Except for the work of Anwaruddin Choudhury and Rathin Barman, not much research has been done on this neglected species. In 2018, the Wildlife Trust of India (WTI), a very active conservation NGO based in Delhi, took the initiative to develop a white-winged wood duck recovery project, with the help of experts, the Assam Forest Department and local NGOs. The initiative was named “Project Deo Hanh”, after the duck’s local name, deo hanh (spirit duck) as it is locally considered the “spirit” of the forest. A planning workshop followed by a year-long survey and follow-up meetings took place. During WTI-initiated surveys, 24 white-winged wood ducks were sighted from three forest areas of Assam: Nameri National Park, Upper Dehing (West Block) Reserve Forest, and Doomdooma-Dangori Reserve Forest. Breeding sites were confirmed only in Nameri. It was estimated that between 100 and 150 individuals may be present in India, with most of the population in the Nameri-Pakke landscape, the Dehing Patkai–Upper Dehing-Jeypore landscape, and a small population in Manas National Park, Namdapha Tiger Reserve, Doomdooma-Dangori Reserve Forest. Not a very comfortable situation, but the species can be saved if its lowland forest habitat is protected and poaching strictly controlled. The WTI report has also given many other recommendations.
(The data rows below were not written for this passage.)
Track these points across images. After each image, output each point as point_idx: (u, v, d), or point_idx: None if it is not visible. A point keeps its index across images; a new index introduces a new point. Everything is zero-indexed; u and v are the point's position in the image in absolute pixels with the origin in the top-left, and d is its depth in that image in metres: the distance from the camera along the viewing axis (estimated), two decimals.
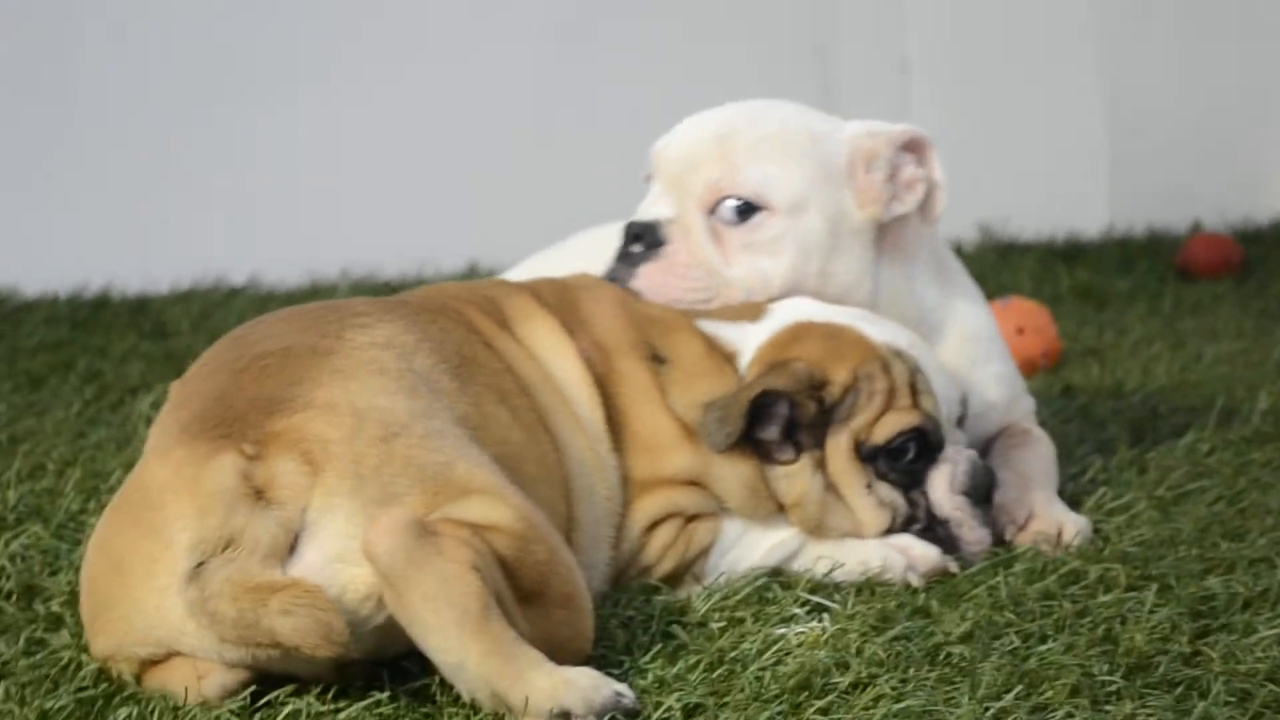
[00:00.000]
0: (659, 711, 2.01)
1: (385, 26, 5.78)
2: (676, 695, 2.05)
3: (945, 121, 6.14)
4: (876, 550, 2.50)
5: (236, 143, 5.62)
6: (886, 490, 2.52)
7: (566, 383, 2.47)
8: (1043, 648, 2.20)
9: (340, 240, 5.56)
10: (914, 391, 2.52)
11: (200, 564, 2.00)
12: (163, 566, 2.04)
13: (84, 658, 2.19)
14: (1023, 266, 5.42)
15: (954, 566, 2.51)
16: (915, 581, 2.47)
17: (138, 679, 2.11)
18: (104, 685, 2.12)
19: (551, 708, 1.95)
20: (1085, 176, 6.30)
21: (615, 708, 1.97)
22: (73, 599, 2.37)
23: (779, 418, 2.47)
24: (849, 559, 2.49)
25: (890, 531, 2.52)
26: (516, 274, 3.42)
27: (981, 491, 2.57)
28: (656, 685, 2.10)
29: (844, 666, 2.14)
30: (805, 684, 2.09)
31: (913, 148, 2.77)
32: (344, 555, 2.03)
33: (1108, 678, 2.10)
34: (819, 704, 2.03)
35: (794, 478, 2.49)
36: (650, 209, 2.75)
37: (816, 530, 2.50)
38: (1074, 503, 2.79)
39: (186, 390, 2.25)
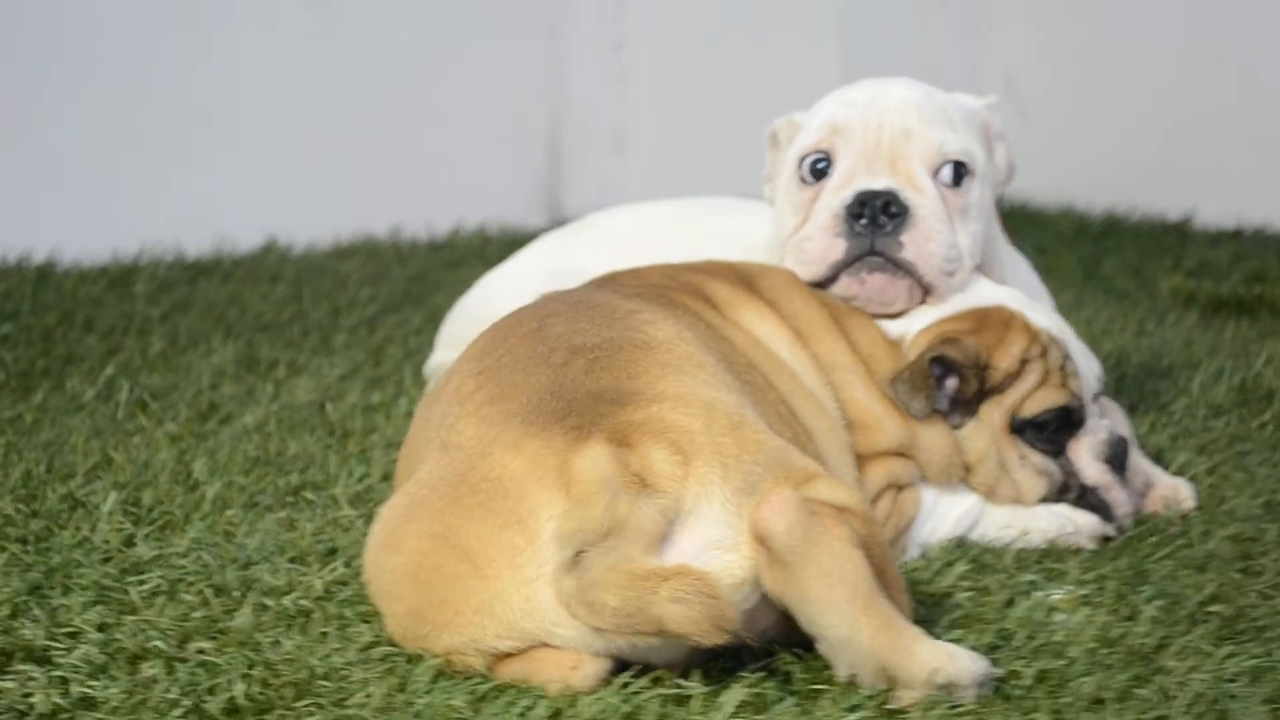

A study conducted by the Wildlife Institute of India, Assam University Silchar, Aaranyak, AVC College, and Zoological Society of London, entitled “The impact of climate change and potential distribution of the endangered white-winged wood duck (Asarcornis scutulata, 1882) in Indian eastern Himalaya”, published in 2022 in the Journal of Nature Conservation found that by 2070, about 436 sq km of the bird’s potential habitat would be lost. The species occurs mostly in areas with an annual average temperature range of 22 to 30 degrees C and annual precipitation of 1,000–1,200 mm. However, the potential distribution will likely decline in every state under global climate change except Meghalaya. These days it is easy to blame everything on climate change without accepting that we have to “change” and develop greater respect for all living creatures on this planet. They have as much of a right to exist, live, and prosper as us.
But once these birds are lost, we cannot do anything. Extinction is forever. In 1935, one of the last pink-headed ducks was trapped somewhere near Dharbhanga in Bihar. Since that time, no one has seen them, despite many searches by BNHS in the 1950s and 1960s. Perhaps a few have survived in the remote jungles of Myanmar, but political strife does not allow surveys there. The pink-headed duck was once widespread in north India, and there are about 80 specimens in the world’s museums and many accounts of humans shooting them in the Journal of the Bombay Natural History Society. Even in the 1940s, there were two captive populations in France, but they were neglected during the Second World War, sealing the species’ fate. We have no reason to let the white-winged duck meet the same fate and fade out of our country in the same way.